Voilà un cadre merveilleux et qui était tout prêt à recevoir une œuvre de génie. Mais les couvres de génie ne se commandent pas à terme fixe. L’Académie attendit deux ans, puis deux ans encore, puis enfin quatre ans. En 1844 seulement, elle put disposer de cette couronne qu’elle avait tenue si haut, et, à défaut d’un livre supérieur, elle en honora avec justice l’œuvre excellente d’un critique judicieux. Placé entre l’Allemagne et la France, dans une cité à moitié germanique, Strasbourg, M. Wilm, Allemand lui-même par la bonne foi, la droiture, la recherche patiente et désintéressée, tout Français d’ailleurs par le bon sens et la netteté de son esprit, M. Wilm, dis-je, était naturellement appelé à donner à la France une histoire de la philosophie allemande. La couronne de l’Académie, en allant le chercher dans l’obscurité laborieuse de sa province, loin de l’éblouir, lui a fait sentir plus vivement ses devoirs envers le public. Il a eu à cœur de perfectionner encore un travail déjà protégé par l’estime d’une illustre compagnie, et c’est ce qui explique que nous n’ayons encore que les deux premiers volumes d’un livre qui en formera quatre. M. Wilm a consacré un volume et plus à Kant, comme de raison ; le reste se partage entre Fichte et Jacobi. La suite de l’ouvrage nous donnera Schelling[1], Herbart et Hegel.
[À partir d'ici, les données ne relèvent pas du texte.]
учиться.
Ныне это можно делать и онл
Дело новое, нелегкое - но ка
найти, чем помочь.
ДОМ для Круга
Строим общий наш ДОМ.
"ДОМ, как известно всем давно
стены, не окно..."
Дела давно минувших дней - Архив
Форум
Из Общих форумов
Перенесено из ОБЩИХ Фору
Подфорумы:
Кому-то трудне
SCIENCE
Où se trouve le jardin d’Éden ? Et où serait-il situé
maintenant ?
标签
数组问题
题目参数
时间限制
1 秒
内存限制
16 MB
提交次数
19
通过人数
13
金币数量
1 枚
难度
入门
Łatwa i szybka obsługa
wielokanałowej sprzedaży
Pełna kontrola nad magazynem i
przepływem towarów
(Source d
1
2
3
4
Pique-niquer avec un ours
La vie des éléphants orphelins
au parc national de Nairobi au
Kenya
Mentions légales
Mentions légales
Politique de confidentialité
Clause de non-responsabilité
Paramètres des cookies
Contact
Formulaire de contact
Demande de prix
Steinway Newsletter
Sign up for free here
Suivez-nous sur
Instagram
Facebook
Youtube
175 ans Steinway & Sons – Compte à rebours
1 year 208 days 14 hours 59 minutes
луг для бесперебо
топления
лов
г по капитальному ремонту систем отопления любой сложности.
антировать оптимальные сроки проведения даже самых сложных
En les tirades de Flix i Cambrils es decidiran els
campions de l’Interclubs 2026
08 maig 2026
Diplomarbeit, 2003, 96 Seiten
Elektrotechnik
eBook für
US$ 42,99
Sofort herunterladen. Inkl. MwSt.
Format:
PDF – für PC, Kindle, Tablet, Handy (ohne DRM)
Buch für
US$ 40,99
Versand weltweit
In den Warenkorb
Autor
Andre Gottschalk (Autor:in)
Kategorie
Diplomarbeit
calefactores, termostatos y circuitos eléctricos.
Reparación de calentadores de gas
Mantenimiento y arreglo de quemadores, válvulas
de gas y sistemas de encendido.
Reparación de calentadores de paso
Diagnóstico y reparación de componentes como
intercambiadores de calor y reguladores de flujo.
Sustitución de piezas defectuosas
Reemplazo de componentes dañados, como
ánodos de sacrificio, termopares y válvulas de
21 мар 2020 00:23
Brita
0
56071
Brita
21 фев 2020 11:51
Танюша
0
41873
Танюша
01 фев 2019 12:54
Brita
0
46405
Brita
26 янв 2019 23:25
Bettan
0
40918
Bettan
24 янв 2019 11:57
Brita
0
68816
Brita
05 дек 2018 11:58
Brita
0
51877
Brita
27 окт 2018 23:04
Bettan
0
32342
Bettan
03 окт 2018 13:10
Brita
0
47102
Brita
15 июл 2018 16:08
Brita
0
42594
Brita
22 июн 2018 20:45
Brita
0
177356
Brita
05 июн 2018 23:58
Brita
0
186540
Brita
Ainsi que M. de Rémusat l’a fait observer dans son remarquable rapport à l’Académie, la division adoptée par M. Wilm a quelque chose d’un peu artificiel. D’un côté, la première phase de la philosophie allemande avec Kant et Fichte pour représentans et Jacobi pour contradicteur ; de l’autre, la seconde phase, représentée par Schelling et Hegel, et signalée par l’opposition de Herbart. Cette symétrie est factice ; j’ajoute qu’elle est exclusive. A la rigueur, pour répondre au programme de l’Académie, on pouvait s’en tenir à six philosophes éminens ; mais cela ne suffit pas pour satisfaire aux conditions qu’impose un titre comme celui-ci : Histoire de la philosophie allemande, depuis Kant jusqu’à Hegel.

  1. En attendant cette exposition complète de la première et de la seconde philosophie de M. Schelling, on lira avec intérêt un livre que vient de publier M. Bénard, sous ce titre : Schelling, écrits philosophiques et morceaux propres à donner une idée générale de son système. Chez Joubert, rue des Grés, 14.